→ Data:
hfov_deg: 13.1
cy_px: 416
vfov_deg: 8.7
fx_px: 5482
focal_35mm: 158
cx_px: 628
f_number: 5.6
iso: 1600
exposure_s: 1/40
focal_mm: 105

* * *

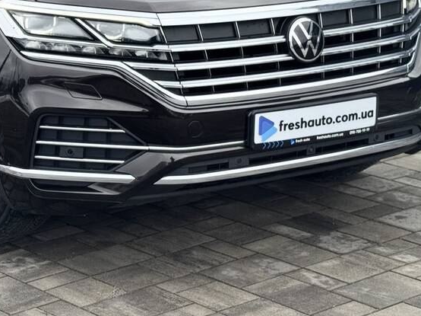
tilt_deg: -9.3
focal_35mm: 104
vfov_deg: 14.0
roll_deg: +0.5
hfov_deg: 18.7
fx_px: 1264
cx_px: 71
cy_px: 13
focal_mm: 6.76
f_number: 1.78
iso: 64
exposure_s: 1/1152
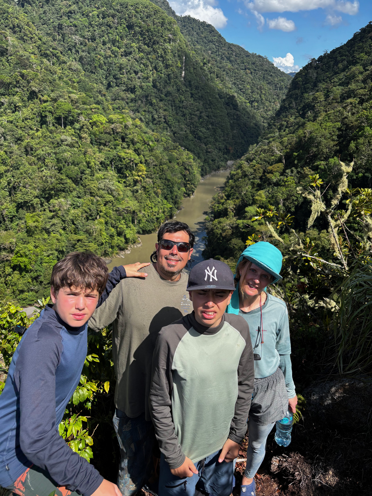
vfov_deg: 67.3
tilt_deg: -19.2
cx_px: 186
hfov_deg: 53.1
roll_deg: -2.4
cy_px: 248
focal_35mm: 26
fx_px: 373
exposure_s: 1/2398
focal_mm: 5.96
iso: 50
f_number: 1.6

→ Work order:
Within these entries, output exactly the lines starting at the one with "f_number: 1.78" and finishing at the one with "f_number: 1.6". Leave pictures out of the output.

→ Result:
f_number: 1.78
iso: 64
exposure_s: 1/1152
vfov_deg: 67.3
tilt_deg: -19.2
cx_px: 186
hfov_deg: 53.1
roll_deg: -2.4
cy_px: 248
focal_35mm: 26
fx_px: 373
exposure_s: 1/2398
focal_mm: 5.96
iso: 50
f_number: 1.6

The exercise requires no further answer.